Fig: The Auto-man contract bets on behalf of players. Its simple API makes it difficult to attack. Note: following the notation of interface automata, we append “?” to names of actions that are inputs (i.e., calls to RPS) and “!” to actions that are outputs (i.e., calls to other accounts).

The strawman contract. Since generating random numbers on the blockchain is non-trivial, our next contract asks the player to select the hand as part of the bet. Additionally, players collect the winnings by calling the contract. This contract offers more excitement for players and also models real contracts where the participating parties perform multiple interactions with the contract.

Fig: The Strawman contract. The players enter their bets (chosen hand + funds) and later collect their winnings. The players coordinate off-chain, bypassing the contract.

// expected Alice-Bob game on-chain trace Alice: rps.player1_bet(n, handA) Bob: rps.player2_bet(m, handB) Alice: rps.cash_out()

Fig: The trace of an Alice-Bob game. This trace shows the expected on-chain calls involved in a game between Alice-Bob when both players follow protocol. It is also valid to have Bob call cash_out() instead of (or in addition to) Alice. However, the first call to cash_out with distribute all of the money so any subsequent calls will not change the state.

Attack 1: Attack by a third party. This contract offers an API that is sufficient to implement betting between two players. However, as soon as a third party is introduced, they can disrupt the game between two such players, Alice and Bob, by ensuring a denial of service of the challenging player. For example, a third player Mallory could superceed the Alice-Bob game with their own Mallory-Bob game, cutting Alice out of the game without either player realizing until cashout:

// Mallory disrupts the Alice-Bob game Alice: rps.player1_bet(n, handA)
// Mallory blocks the Alice-Bob game with Mallory-Bob game Mallory: rps.player1_bet(p, handC)
Bob: rps.player2_bet(m, handB)
// Mallory cashes out on Bob's unintended game with Mallory Mallory: rps.cash_out()
// There is no game for Alice to cash out on Alice: rps.cash_out()

Fig: The trace of Mallory’s disruption of the Alice-Bob game. The attack succeeds if the RPS contract insufficiently keeps track of the game state, specifically who exactly is involved in each game. Because Bob does not directly indicate his opponent, Mallory is able to have her game block that of Alice without Alice or Bob's knowledge until cash_out.

With this protocol, Bob is not automatically informed of a challenge, so Mallory can fail to inform Bob of her new challenge. This would result in Bob and Alice believing Bob is playing with Alice when in reality he is playing Mallory. This exploit does not guarantee Mallory a win, but is a clear exploit of the contract as Mallory can deny Alice from starting any games by blocking them with her own. To address this issue, both players need to indicate their opponent in their bets and at every stage the players' opponents need to be checked to ensure that the players are involved in the same game.

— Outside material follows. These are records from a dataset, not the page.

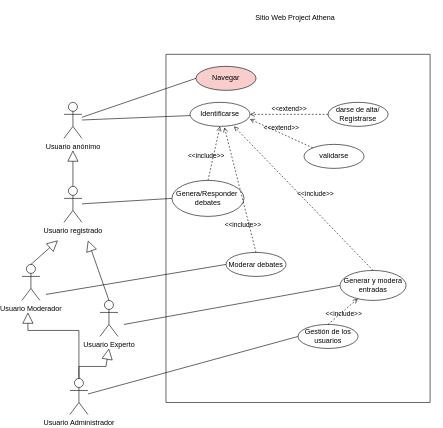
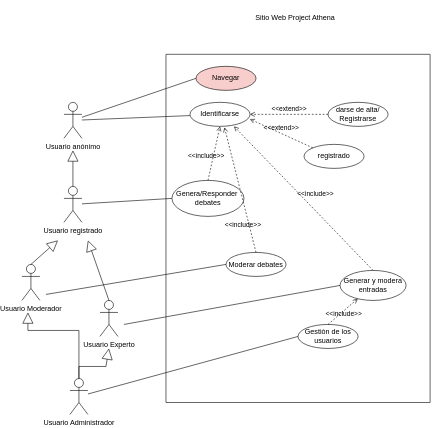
  <mxCell id="0" />
  <mxCell id="1" parent="0" />
  <mxCell id="2" value="Sitio Web Project Athena" style="text;html=1;align=center;verticalAlign=middle;resizable=0;points=[];autosize=1;strokeColor=none;fillColor=none;" vertex="1" parent="1"><mxGeometry x="400" y="20" width="150" height="20" as="geometry" /></mxCell>
  <mxCell id="3" value="Usuario anónimo" style="shape=umlActor;verticalLabelPosition=bottom;verticalAlign=top;html=1;outlineConnect=0;" vertex="1" parent="1"><mxGeometry x="90" y="170" width="30" height="60" as="geometry" /></mxCell>
  <mxCell id="4" value="Usuario registrado" style="shape=umlActor;verticalLabelPosition=bottom;verticalAlign=top;html=1;outlineConnect=0;" vertex="1" parent="1"><mxGeometry x="90" y="310" width="30" height="60" as="geometry" /></mxCell>
  <mxCell id="5" value="Usuario Moderador" style="shape=umlActor;verticalLabelPosition=bottom;verticalAlign=top;html=1;outlineConnect=0;" vertex="1" parent="1"><mxGeometry x="20" y="440" width="30" height="60" as="geometry" /></mxCell>
  <mxCell id="6" value="Usuario Administrador" style="shape=umlActor;verticalLabelPosition=bottom;verticalAlign=top;html=1;outlineConnect=0;" vertex="1" parent="1"><mxGeometry x="100" y="630" width="30" height="60" as="geometry" /></mxCell>
  <mxCell id="7" value="" style="endArrow=block;endSize=16;endFill=0;html=1;rounded=0;exitX=0.5;exitY=0;exitDx=0;exitDy=0;exitPerimeter=0;" edge="1" parent="1" source="4"><mxGeometry width="160" relative="1" as="geometry"><mxPoint x="130" y="280" as="sourcePoint" /><mxPoint x="105" y="250" as="targetPoint" /></mxGeometry></mxCell>
  <mxCell id="8" value="" style="endArrow=block;endSize=16;endFill=0;html=1;rounded=0;exitX=0.5;exitY=0;exitDx=0;exitDy=0;exitPerimeter=0;" edge="1" parent="1" source="6"><mxGeometry width="160" relative="1" as="geometry"><mxPoint x="140" y="290" as="sourcePoint" /><mxPoint x="30" y="520" as="targetPoint" /><Array as="points"><mxPoint x="115" y="550" /><mxPoint x="30" y="550" /></Array></mxGeometry></mxCell>
  <mxCell id="9" value="" style="endArrow=block;endSize=16;endFill=0;html=1;rounded=0;exitX=0.5;exitY=0;exitDx=0;exitDy=0;exitPerimeter=0;" edge="1" parent="1" source="5"><mxGeometry width="160" relative="1" as="geometry"><mxPoint x="150" y="300" as="sourcePoint" /><mxPoint x="80" y="400" as="targetPoint" /></mxGeometry></mxCell>
  <mxCell id="10" value="" style="endArrow=none;html=1;rounded=0;" edge="1" parent="1" source="3" target="20"><mxGeometry relative="1" as="geometry"><mxPoint x="230" y="280" as="sourcePoint" /><mxPoint x="220" y="210" as="targetPoint" /></mxGeometry></mxCell>
  <mxCell id="11" value="" style="endArrow=none;html=1;rounded=0;entryX=0;entryY=0.5;entryDx=0;entryDy=0;" edge="1" parent="1" source="3" target="22"><mxGeometry relative="1" as="geometry"><mxPoint x="230" y="270" as="sourcePoint" /><mxPoint x="390" y="270" as="targetPoint" /></mxGeometry></mxCell>
  <mxCell id="12" value="Usuario Experto" style="shape=umlActor;verticalLabelPosition=bottom;verticalAlign=top;html=1;" vertex="1" parent="1"><mxGeometry x="150" y="500" width="30" height="60" as="geometry" /></mxCell>
  <mxCell id="13" value="" style="endArrow=block;endSize=16;endFill=0;html=1;rounded=0;exitX=0.5;exitY=0;exitDx=0;exitDy=0;exitPerimeter=0;" edge="1" parent="1" source="12"><mxGeometry width="160" relative="1" as="geometry"><mxPoint x="45" y="440" as="sourcePoint" /><mxPoint x="130" y="400" as="targetPoint" /></mxGeometry></mxCell>
  <mxCell id="14" value="" style="endArrow=none;html=1;rounded=0;entryX=0;entryY=0.5;entryDx=0;entryDy=0;" edge="1" parent="1" source="4" target="19"><mxGeometry relative="1" as="geometry"><mxPoint x="200" y="390" as="sourcePoint" /><mxPoint x="360" y="390" as="targetPoint" /></mxGeometry></mxCell>
  <mxCell id="15" value="" style="endArrow=block;endSize=16;endFill=0;html=1;rounded=0;exitX=0.5;exitY=0;exitDx=0;exitDy=0;exitPerimeter=0;" edge="1" parent="1" source="6"><mxGeometry width="160" relative="1" as="geometry"><mxPoint x="120" y="570" as="sourcePoint" /><mxPoint x="165" y="580" as="targetPoint" /><Array as="points"><mxPoint x="115" y="610" /><mxPoint x="160" y="610" /></Array></mxGeometry></mxCell>
  <mxCell id="16" value="" style="endArrow=none;html=1;rounded=0;entryX=0;entryY=0.5;entryDx=0;entryDy=0;" edge="1" parent="1" target="29"><mxGeometry relative="1" as="geometry"><mxPoint x="60" y="490" as="sourcePoint" /><mxPoint x="360" y="620" as="targetPoint" /></mxGeometry></mxCell>
  <mxCell id="17" value="" style="endArrow=none;html=1;rounded=0;entryX=0;entryY=0.5;entryDx=0;entryDy=0;" edge="1" parent="1" target="31"><mxGeometry relative="1" as="geometry"><mxPoint x="190" y="540" as="sourcePoint" /><mxPoint x="410" y="390" as="targetPoint" /></mxGeometry></mxCell>
  <mxCell id="18" value="" style="swimlane;startSize=0;" vertex="1" parent="1"><mxGeometry x="260" y="90" width="440" height="580" as="geometry" /></mxCell>
  <mxCell id="19" value="Genera/Responder&amp;nbsp;&lt;br&gt;debates" style="ellipse;whiteSpace=wrap;html=1;align=center;" vertex="1" parent="18"><mxGeometry x="10" y="210" width="120" height="60" as="geometry" /></mxCell>
  <mxCell id="20" value="Identificarse" style="ellipse;whiteSpace=wrap;html=1;align=center;" vertex="1" parent="18"><mxGeometry x="40" y="80" width="100" height="40" as="geometry" /></mxCell>
  <mxCell id="21" value="&amp;lt;&amp;lt;include&amp;gt;&amp;gt;" style="html=1;verticalAlign=bottom;labelBackgroundColor=none;endArrow=open;endFill=0;dashed=1;rounded=0;exitX=0.5;exitY=0;exitDx=0;exitDy=0;entryX=0.5;entryY=1;entryDx=0;entryDy=0;" edge="1" parent="18" source="19" target="20"><mxGeometry x="-0.333" y="10" width="160" relative="1" as="geometry"><mxPoint x="60" y="140" as="sourcePoint" /><mxPoint x="220" y="140" as="targetPoint" /><mxPoint as="offset" /></mxGeometry></mxCell>
  <mxCell id="22" value="Navegar" style="ellipse;whiteSpace=wrap;html=1;align=center;fillColor=#f8cecc;" vertex="1" parent="18"><mxGeometry x="50" y="20" width="100" height="40" as="geometry" /></mxCell>
  <mxCell id="23" value="darse de alta/&lt;br&gt;Registrarse" style="ellipse;whiteSpace=wrap;html=1;align=center;" vertex="1" parent="18"><mxGeometry x="270" y="80" width="100" height="40" as="geometry" /></mxCell>
  <mxCell id="24" value="&amp;lt;&amp;lt;extend&amp;gt;&amp;gt;" style="html=1;verticalAlign=bottom;labelBackgroundColor=none;endArrow=open;endFill=0;dashed=1;rounded=0;exitX=0;exitY=0.5;exitDx=0;exitDy=0;entryX=1;entryY=0.5;entryDx=0;entryDy=0;" edge="1" parent="18" source="23" target="20"><mxGeometry width="160" relative="1" as="geometry"><mxPoint x="20" y="180" as="sourcePoint" /><mxPoint x="180" y="180" as="targetPoint" /></mxGeometry></mxCell>
- <mxCell id="25" value="validarse" style="ellipse;whiteSpace=wrap;html=1;align=center;" vertex="1" parent="18"><mxGeometry x="230" y="150" width="100" height="40" as="geometry" /></mxCell>
+ <mxCell id="25" value="registrado" style="ellipse;whiteSpace=wrap;html=1;align=center;" vertex="1" parent="18"><mxGeometry x="230" y="150" width="100" height="40" as="geometry" /></mxCell>
  <mxCell id="26" value="&amp;lt;&amp;lt;extend&amp;gt;&amp;gt;" style="html=1;verticalAlign=bottom;labelBackgroundColor=none;endArrow=open;endFill=0;dashed=1;rounded=0;exitX=0;exitY=0;exitDx=0;exitDy=0;entryX=0.998;entryY=0.7;entryDx=0;entryDy=0;entryPerimeter=0;" edge="1" parent="18" source="25" target="20"><mxGeometry width="160" relative="1" as="geometry"><mxPoint x="170" y="110" as="sourcePoint" /><mxPoint x="100" y="120" as="targetPoint" /></mxGeometry></mxCell>
  <mxCell id="27" value="Gestión de los usuarios" style="ellipse;whiteSpace=wrap;html=1;align=center;" vertex="1" parent="18"><mxGeometry x="220" y="450" width="100" height="40" as="geometry" /></mxCell>
  <mxCell id="28" value="&amp;lt;&amp;lt;include&amp;gt;&amp;gt;" style="html=1;verticalAlign=bottom;labelBackgroundColor=none;endArrow=open;endFill=0;dashed=1;rounded=0;exitX=0.5;exitY=0;exitDx=0;exitDy=0;" edge="1" parent="18" source="27" target="31"><mxGeometry x="-0.211" y="-10" width="160" relative="1" as="geometry"><mxPoint x="40" y="350" as="sourcePoint" /><mxPoint x="200" y="350" as="targetPoint" /><mxPoint as="offset" /></mxGeometry></mxCell>
  <mxCell id="29" value="Moderar debates" style="ellipse;whiteSpace=wrap;html=1;align=center;" vertex="1" parent="18"><mxGeometry x="100" y="330" width="100" height="40" as="geometry" /></mxCell>
  <mxCell id="30" value="&amp;lt;&amp;lt;include&amp;gt;&amp;gt;" style="html=1;verticalAlign=bottom;labelBackgroundColor=none;endArrow=open;endFill=0;dashed=1;rounded=0;exitX=0.5;exitY=0;exitDx=0;exitDy=0;entryX=0.574;entryY=1.04;entryDx=0;entryDy=0;entryPerimeter=0;" edge="1" parent="18" source="29" target="20"><mxGeometry x="-0.621" y="12" width="160" relative="1" as="geometry"><mxPoint x="-10" y="350" as="sourcePoint" /><mxPoint x="150" y="350" as="targetPoint" /><mxPoint as="offset" /></mxGeometry></mxCell>
  <mxCell id="31" value="Generar y modera entradas" style="ellipse;whiteSpace=wrap;html=1;align=center;" vertex="1" parent="18"><mxGeometry x="290" y="360" width="110" height="50" as="geometry" /></mxCell>
  <mxCell id="32" value="&amp;lt;&amp;lt;include&amp;gt;&amp;gt;" style="html=1;verticalAlign=bottom;labelBackgroundColor=none;endArrow=open;endFill=0;dashed=1;rounded=0;exitX=0.5;exitY=0;exitDx=0;exitDy=0;entryX=0.734;entryY=1;entryDx=0;entryDy=0;entryPerimeter=0;" edge="1" parent="18" source="31" target="20"><mxGeometry x="-0.094" y="-14" width="160" relative="1" as="geometry"><mxPoint x="-10" y="350" as="sourcePoint" /><mxPoint x="150" y="350" as="targetPoint" /><mxPoint x="-1" as="offset" /></mxGeometry></mxCell>
  <mxCell id="33" value="" style="endArrow=none;html=1;rounded=0;entryX=0;entryY=0.5;entryDx=0;entryDy=0;" edge="1" parent="1" source="6" target="27"><mxGeometry width="50" height="50" relative="1" as="geometry"><mxPoint x="160" y="650" as="sourcePoint" /><mxPoint x="470" y="370" as="targetPoint" /></mxGeometry></mxCell>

Attack 2: Bob reads Alice’s hand. Another class of attacks are strategies employed by non-cooperating players. For example, the strawman contract allows Bob to read Alice’s hand by locating her call to makeBet(bet,hand) in the (publicly readable) blockchain that records the contract. The access to her bet conveniently gives the malicious Bob a perfect winning strategy.

// malicious Bob reads Alice’s hand Alice: rps.player1_bet(n, handA)
Bob: reads the chain to obtain handA Bob: determines the winning handB from handA
Bob: rps.player2_bet(m, handB) Bob: rps.cash_out() // Bob (always) wins

Fig: The trace of Bob’s attack on Alice. The attack succeeds because Alice submits her hand in plaintext, allowing Bob to read the hand in the blockchain before responding to her challenge.

The Woodenman contract. Both attacks can be thwarted by changing the contract protocol. To account for other players, the initial bets must include the intended opponent. In implementation, cashing out will also include a check that the sender's opponent has the sender as their opponent. Preventing Bob always playing a winning hand requires another change to the contract protocol: Alice will encrypt her initial hand, revealing her hand only after Bob responds to her bet. The updated protocol is shown below. It includes a new API call, reveal, which Alice uses to send the encryption key, which allows the contract to confirm that Alice did not change her hand since the initial challenge.

Fig: The Woodenman protocol. Initial bets include a pointer to the intended opponent and Alice’s hand is encrypted and revealed only after Bob responds with his bet.

Attack 3: Alice abandons lost games. Alice is not immune to being a bad player either, and the current protocol unfortunately allows her to strategize. After she reads Bob’s bet which includes his plaintext hand, she can choose to abandon the game by not revealing her bet. Without the decryption key, it is impossible for the contract to determine the winner, which was presumably Bob.

Attack 4: Bob forces Alice to reveal before responding. In the Strawman and Woodenman protocols, Alice and Bob synchronize off-chain. For example, Bob sends the message done1 after he submitted his bet. A malicious Bob is free to send the message before he actually responds, making Alice to reveal her bet. If he can read her revealed hand by means of a frontrunning attack, he can submit a winning bet. If his bet is accepted by the blockchain before ALice’s reveal, he is guaranteed to win.

The Ironman contract. Attack 3 (Alice’s failure to call reveal) can be addressed by a timeout: if the reveal call does not arrive within a specified time, the game declares Alice the loser regardless of her hand. (Since smart contract environments do not include a timeout service, the RPS contract will need to ask an external account to send the timeout event to the RPS contract.) The timeout could perhaps be eliminated by Bob encrypting his hand as well, after which both Alice and Bob would provide their keys to the contract. They would however need to transfer the keys simultaneously, so that neither can see the other’s key.

Attack 4 can be thwarted by making the Bob-responded notification trusted, by making it come from the contract. This notification is typically implemented by emitting an event.

Fig: The Ironman protocol. Bob’s response and Alice’s reveal can both time out. If Alice does not reveal before the timeout, Bob is declared the winner by non-show. If Bob fails to respond, Alice collects her bet. To synchronize the players, the contract emits three events: response received, no response, and outcome. The challenge synchronization still happens off-chain. Note that it is sufficient that one of the players calls collect because the funds can be disbursed to either player in this call; the logic for this is not shown in the state machines.

Additional considerations. If both players abandon the game (in particular, they do not collect their winnings), what should happen to the bet(s) deposited with the contract? This is arguably not an attack but a neglected corner case of contract behavior. If we desire to return the funds, a solution is another timeout call to the contract, during which the contract to return the funds to the players’ accounts.

Discussion. RPS is a model contract. While Rock Paper Scissors is just a game, the RPS contract is a decent model of real contracts, in particular escrows and auctions. In escrows, two parties participate in a commit-finalize phased protocol, with a trusted party holding the funds until they can be released. In auctions, multiple people take turns betting, as in RPS. Furthermore, closed actions need to ensure that bets are not publicly visible, as in RPS.

Summary. We showed that to obtain an attack-resilient contract, it is necessary not only to ensure that the contract methods are implemented correctly but also to design a suitable contract protocol, which is the set of contract methods and events and the order in which they are to be called. We believe that the future of smart contract programming is in intelligent tools that will help programmers design such protocols.